**What needs to be done**
Tally the lines in the material below that hold the string "диагностики" and report the tally alone.

**Material shown**
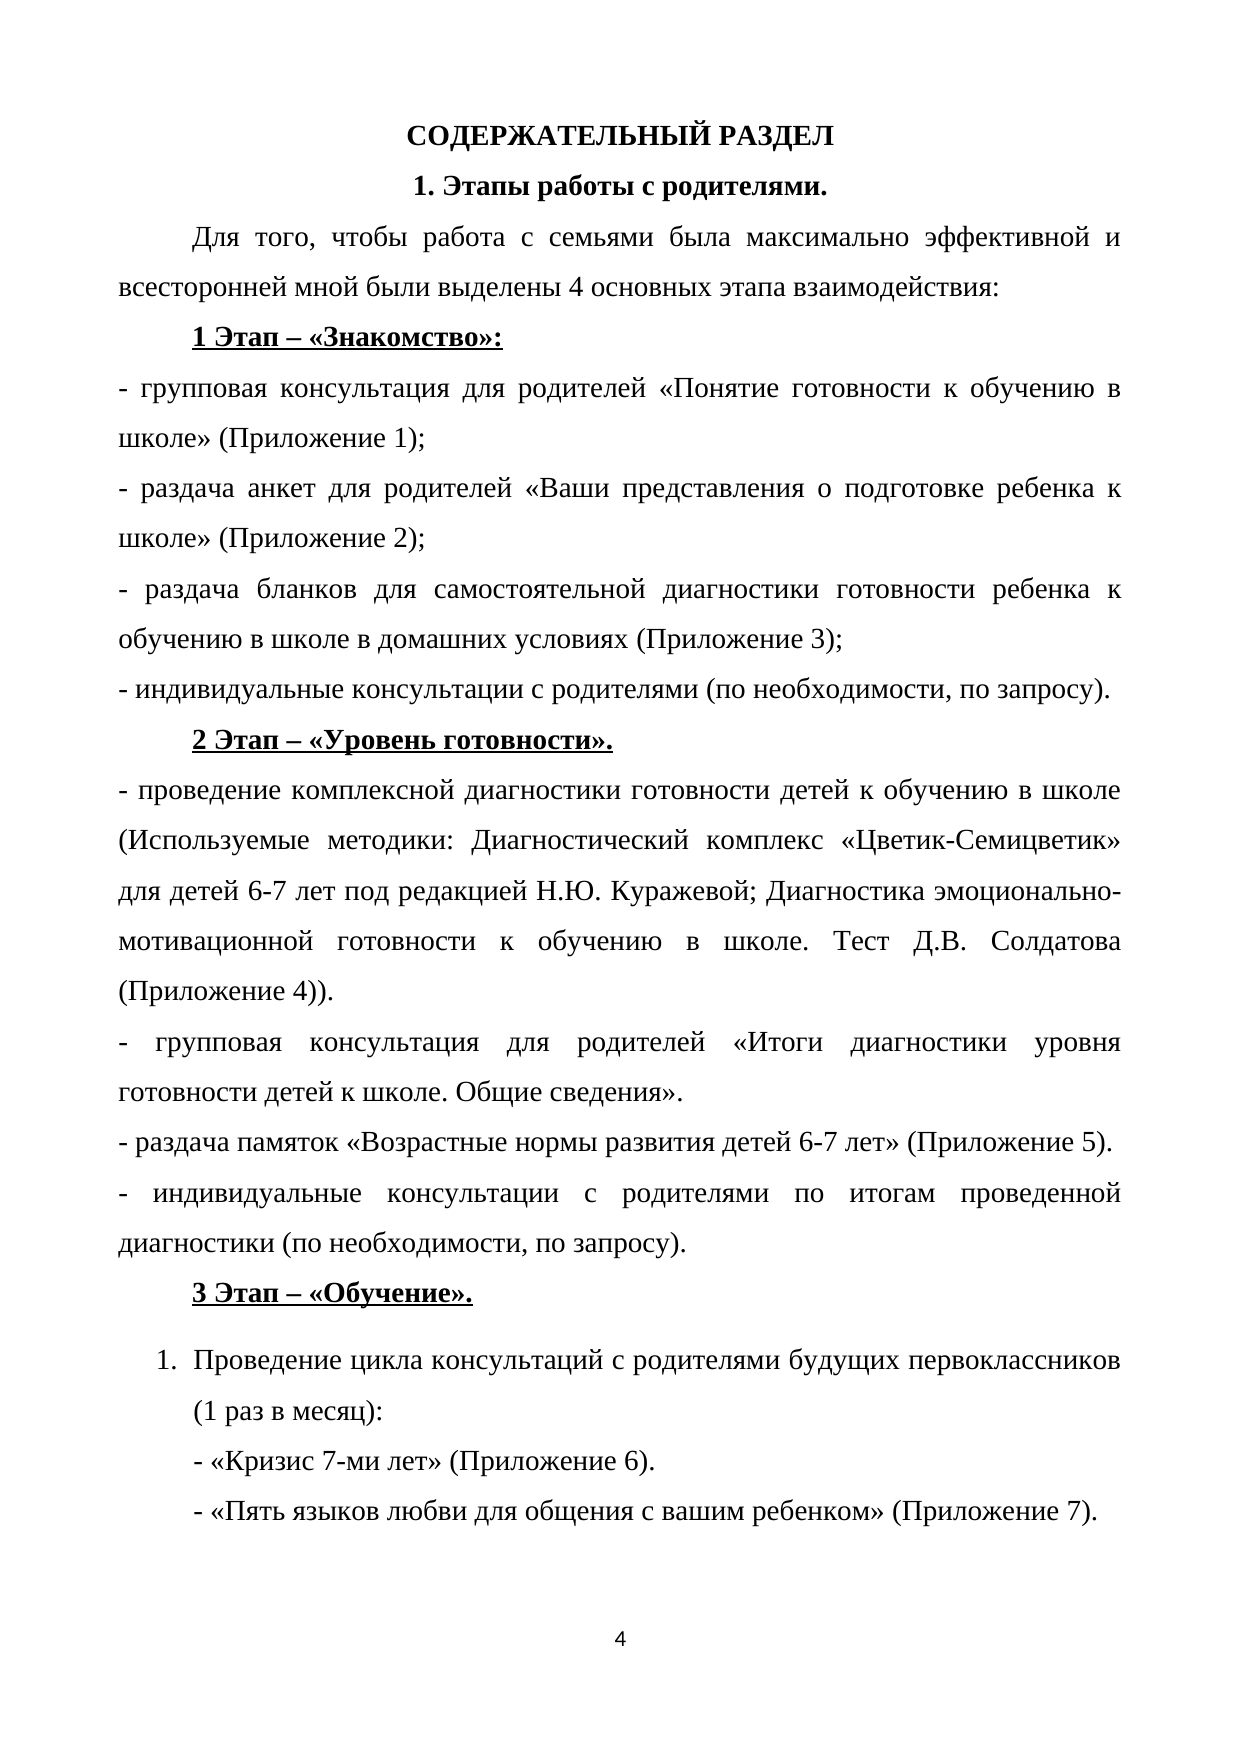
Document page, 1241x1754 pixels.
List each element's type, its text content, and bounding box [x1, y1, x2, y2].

text СОДЕРЖАТЕЛЬНЫЙ РАЗДЕЛ [118, 118, 1122, 152]
text - проведение комплексной диагностики готовности детей к обучению в школе (Используемые методики: Диагностический комплекс «Цветик-Семицветик» для детей 6-7 лет под редакцией Н.Ю. Куражевой; Диагностика эмоционально-мотивационной готовности к обучению в школе. Тест Д.В. Солдатова (Приложение 4)). [118, 772, 1122, 1007]
list - «Кризис 7-ми лет» (Приложение 6). [193, 1443, 1122, 1476]
text - раздача анкет для родителей «Ваши представления о подготовке ребенка к школе» (Приложение 2); [118, 470, 1122, 554]
list - «Пять языков любви для общения с вашим ребенком» (Приложение 7). [193, 1493, 1122, 1527]
text 3 Этап – «Обучение». [118, 1275, 1122, 1309]
text - раздача памяток «Возрастные нормы развития детей 6-7 лет» (Приложение 5). [118, 1124, 1122, 1158]
text - индивидуальные консультации с родителями по итогам проведенной диагностики (по необходимости, по запросу). [118, 1175, 1122, 1258]
text 1. Этапы работы с родителями. [118, 168, 1122, 202]
text - групповая консультация для родителей «Итоги диагностики уровня готовности детей к школе. Общие сведения». [118, 1024, 1122, 1108]
text - раздача бланков для самостоятельной диагностики готовности ребенка к обучению в школе в домашних условиях (Приложение 3); [118, 571, 1122, 655]
text 1 Этап – «Знакомство»: [118, 319, 1122, 353]
text - индивидуальные консультации с родителями (по необходимости, по запросу). [118, 672, 1122, 705]
text - групповая консультация для родителей «Понятие готовности к обучению в школе» (Приложение 1); [118, 370, 1122, 453]
text Для того, чтобы работа с семьями была максимально эффективной и всесторонней мной были выделены 4 основных этапа взаимодействия: [118, 219, 1122, 303]
list Проведение цикла консультаций с родителями будущих первоклассников (1 раз в месяц): [156, 1342, 1122, 1426]
text 2 Этап – «Уровень готовности». [118, 722, 1122, 755]
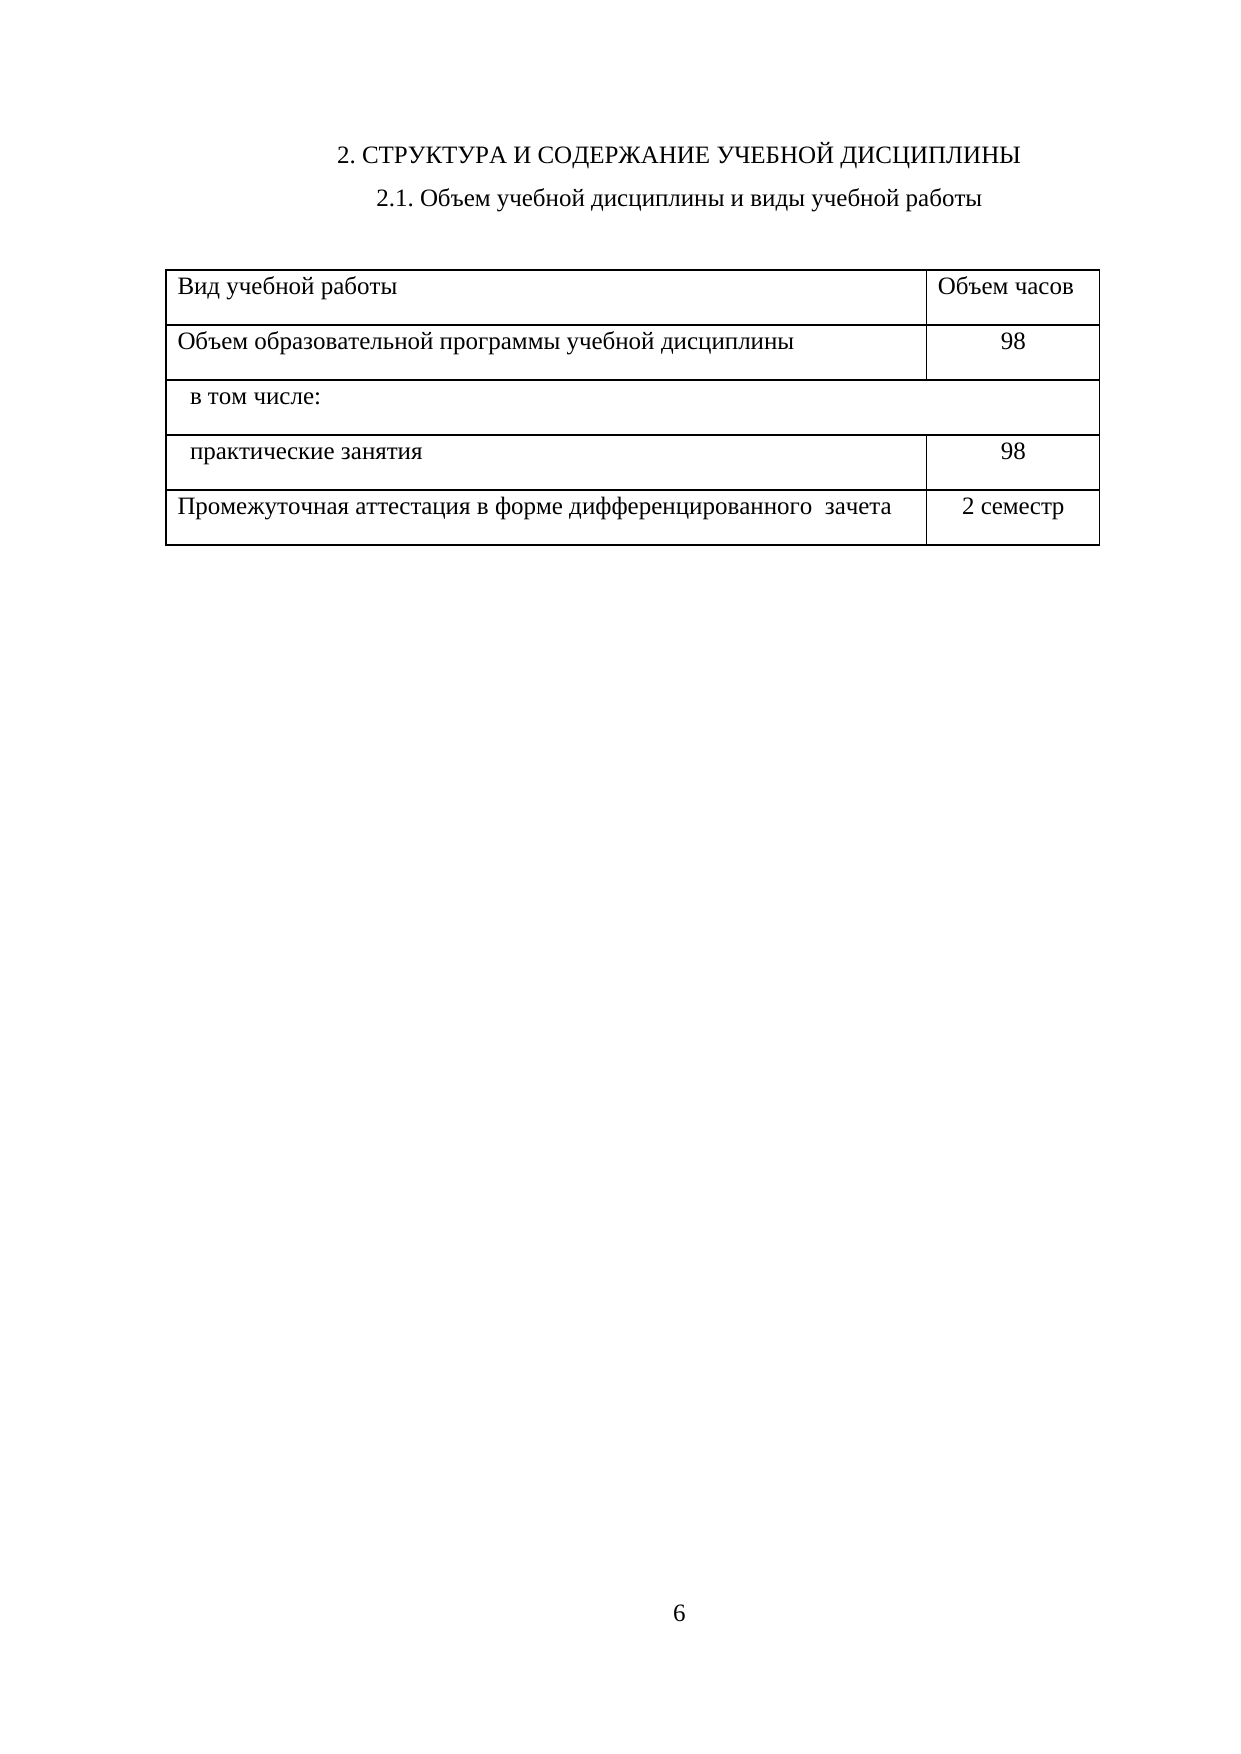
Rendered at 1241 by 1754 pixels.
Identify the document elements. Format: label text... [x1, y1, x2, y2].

**Exercise result**
4